The movement is less ideological than it is strategic and structural. Activists from the local level to the national level believe the party has become hierarchical, too much like the GOP. Democrats, they argue, aren’t Republicans and respond better to a bottom-up campaign process.

There was a time when Democrats, despite their seemingly eternal financial disadvantage, beat Republicans by doing what they did best: winning the ground game. But Republicans caught up, largely by out-organizing Democrats. Last year, Karl Rove’s strategy of energizing evangelicals and social conservatives trumped the Democrats’ unprecedented money-raising apparatus.

Even as the Washington-based Democratic power structure caught up with the GOP in its ability to finance costly television ad campaigns and target voters through high technology, the grass-roots activists complained that they were being ignored in the trenches.

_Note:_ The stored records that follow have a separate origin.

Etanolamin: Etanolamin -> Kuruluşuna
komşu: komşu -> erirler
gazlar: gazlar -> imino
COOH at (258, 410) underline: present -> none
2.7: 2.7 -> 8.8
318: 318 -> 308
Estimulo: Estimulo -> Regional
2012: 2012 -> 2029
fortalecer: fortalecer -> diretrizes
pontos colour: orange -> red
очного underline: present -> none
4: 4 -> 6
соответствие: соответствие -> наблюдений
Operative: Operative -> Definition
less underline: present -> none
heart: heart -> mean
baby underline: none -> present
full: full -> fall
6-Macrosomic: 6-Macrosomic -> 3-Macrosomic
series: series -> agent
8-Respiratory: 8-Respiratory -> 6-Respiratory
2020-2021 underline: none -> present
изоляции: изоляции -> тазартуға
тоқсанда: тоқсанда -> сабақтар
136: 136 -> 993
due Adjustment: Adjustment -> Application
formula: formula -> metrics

“I don’t think you’ve seen the end of it [with North Carolina and Arkansas],” said former Gore presidential campaign manager Donna Brazile, whose expertise is grass-roots organizing. “[Dean’s election] marks the end of the Terry [McAuliffe] era and in a way the end of the Clinton era. What you see is Deaniacs really asserting themselves across the board.

“I don’t see this is a bad thing, because when you infuse new blood in the party you bring it alive and bring new energy. My only caution, though, is whether this new group is going to really be willing to get down and do the hard, dirty work of rebuilding the party.”